During one of the nation’s darkest periods- the Civil War- Christmas as a holiday was still a relatively new celebration in America and hadn’t yet become the national holiday that we know it as today. It wouldn’t be declared a federal holiday until 1870- five years after the end of the Civil War.
Some historians credit the efforts made during the war to bring holiday cheer to a hurting nation as being the foundation that solidified Christmas from a disjointed collection of traditions into the more cohesive national holiday we know today. Illustrator Thomas Nast is responsible for our modern portrait of Santa Claus as a bearded, jolly old soul from his political cartoons of the day. Along with his illustrations, Harper’s Weekly published a variety of Christmas stories in the hopes of boosting morale of soldiers and their loved ones at home. With more attention on the holiday, traditions such as a family holiday meal and gift giving began to become more popular.

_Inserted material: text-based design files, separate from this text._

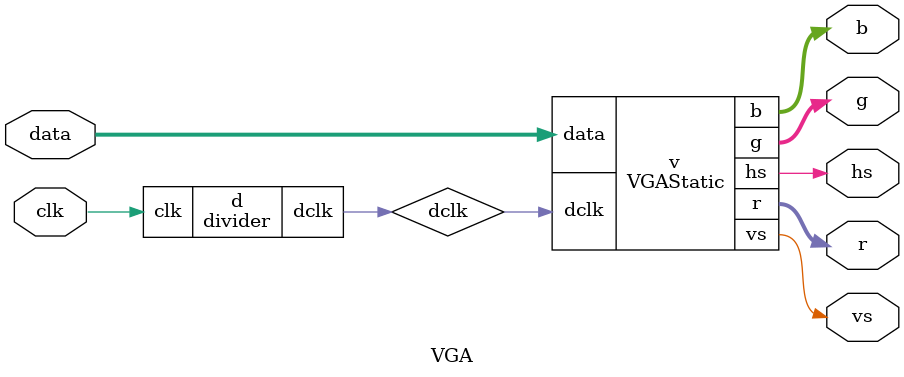
<source format=v>
`timescale 1ns / 1ps
module divider(input clk,output reg dclk);
	integer counter=0;
	always@(posedge clk)
		if(counter>=1)
		begin
			if(dclk==0)
				dclk<=1;
			else
				dclk<=0;
			counter<=0;
		end
		else
			counter<=counter+1;
endmodule

//根据data来显示这个像素的颜色 data[7:5]=r,data[4:2]=g,data[1:0]=b
module VGAStatic(input dclk,input wire[7:0] data,
						output reg vs,output reg hs,output wire[2:0] r,output wire[2:0] g,output wire[1:0] b);
	integer verCounter=0;
	integer horCounter=0;
	reg[7:0] disData=8'b00_000_000;
	//水平坐标逻辑
	always@(posedge dclk)
	begin
		if(horCounter==799)
			horCounter<=0;
		else
			horCounter<=horCounter+1;
	end
	//垂直坐标逻辑
	always@(posedge dclk)
	begin
		if(verCounter==520)
			verCounter<=0;
		else
		begin
			if(horCounter==799)
				verCounter<=verCounter+1;
			else
				verCounter<=verCounter;
		end
			
	end
	//产生hs信号
	always@(posedge dclk)
	begin
		if(horCounter<96)
			hs<=0;
		else
			hs<=1;
	end
	//产生vs信号
	always@(posedge dclk)
	begin
		if(verCounter<2)
			vs<=0;
		else
			vs<=1;
	end
	//只在T(disp)期间显示信号
	always@(posedge dclk)
	begin
		// 
		if(verCounter>31&&verCounter<511)
		begin
		//矫正前
			if(horCounter>143&&horCounter<784)
				disData<=data;
			else
				disData<=8'b00_000_000;
		end
		else
			disData<=8'b00_000_000;
	end
	//
	assign {r,g,b}=disData;
endmodule

module VGA(input clk,input wire[7:0] data,
				output vs,output hs,output wire[2:0] r,output wire[2:0] g,output wire[1:0] b);
	wire dclk;
	divider d(clk,dclk);
	VGAStatic v(dclk,data,vs,hs,r,g,b);
endmodule				

</source>
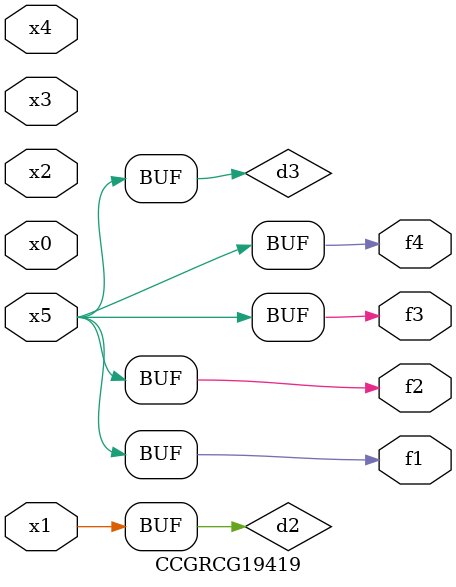
<source format=v>
module CCGRCG19419(
	input x0, x1, x2, x3, x4, x5,
	output f1, f2, f3, f4
);

	wire d1, d2, d3;

	not (d1, x5);
	or (d2, x1);
	xnor (d3, d1);
	assign f1 = d3;
	assign f2 = d3;
	assign f3 = d3;
	assign f4 = d3;
endmodule

</source>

But it was really countless individuals across the nation whose names we don’t know who worked to make Christmas a little more bearable during those bleak days that really set the standard for making the holiday one that focused on family, hope, peace, and love in the midst difficult days. There are many stories of people donating hams, turkeys, and other food for soldiers to enjoy on Christmas Day. Nurses in hospitals worked to prepare special meals. Carols were sung around fires. Christmas trees were decorated with salt pork and hardtack. A thousand little moments that shone a glimmer of light in the darkness.
President Lincoln did not do much to celebrate Christmas and treated it like any other work day most years. Early in his career as a politician in Illinois, there was a vote to take the day off and he voted against it, feeling it would be cheating tax payers to take a day off. Of course, Christmas didn’t become a federal holiday until 5 years after his death, so it makes sense he might treat it like any other day.
But he did take part in some special celebrations in 1862.
If Christmas 1861 was difficult as the first Christmas of the war, Christmas 1862 was even more difficult as most soldiers and families had been telling themselves that the war would be over by that Christmas. But it was nowhere close to over and thousands of families found themselves once more separated for the holidays.
That Christmas in 1862, there were mass efforts to make Christmas special for wounded soldiers far from home. Churches, society groups, and countless volunteers came together to provide Christmas dinners for the many hospitals around Washington. Elizabeth Smith, wife of the Secretary of the Interior helped to organize all the meals and collected donations from businesses and individuals, including from the President and Mrs. Lincoln. Mr. and Mrs. Lincoln visited at least two different hospitals that Christmas to spend time with some of the wounded who couldn’t be with their families.
It’s easy to dismiss these gestures as little consolation given the devastation that was to be found in those hospitals. Probably to some it was. But I think it highlights the reason that Christmas as a holiday became more solidified in America during those days and continues to endure today. Beyond the food, gifts, and decorations, there are ideals at the heart of Christmas that every human heart longs to embrace, no matter how cynical or hardened by life circumstances that heart might have become.
Some years, we have to work a little harder to find those Christmas ideals. Twenty-four hour news cycles fill our minds with stories of all the world’s injustices, lack of human kindness, and out right hatred. Those stories are often the loudest, but they aren’t the only stories out there. Right now, countless individuals, whose names we don’t know, are busy trying to make someone else’s holiday season a little brighter. They are buying gifts for Angel Tree projects. They’re giving money to a Salvation Army Santa. They are making a meal for people who would otherwise not get a holiday meal. They are visiting lonely nursing home residents. They are bringing little glimmers of light to a dark world.
“I have found that it is the small everyday deed of ordinary folks that keep the darkness at bay. Small acts of kindness and love.”- J.R.R Tolkien
The world doesn’t stop being the same old dark place that it always is just because it’s Christmas. But thanks to the “small everyday deeds of ordinary folks” maybe we can keep that darkness at bay.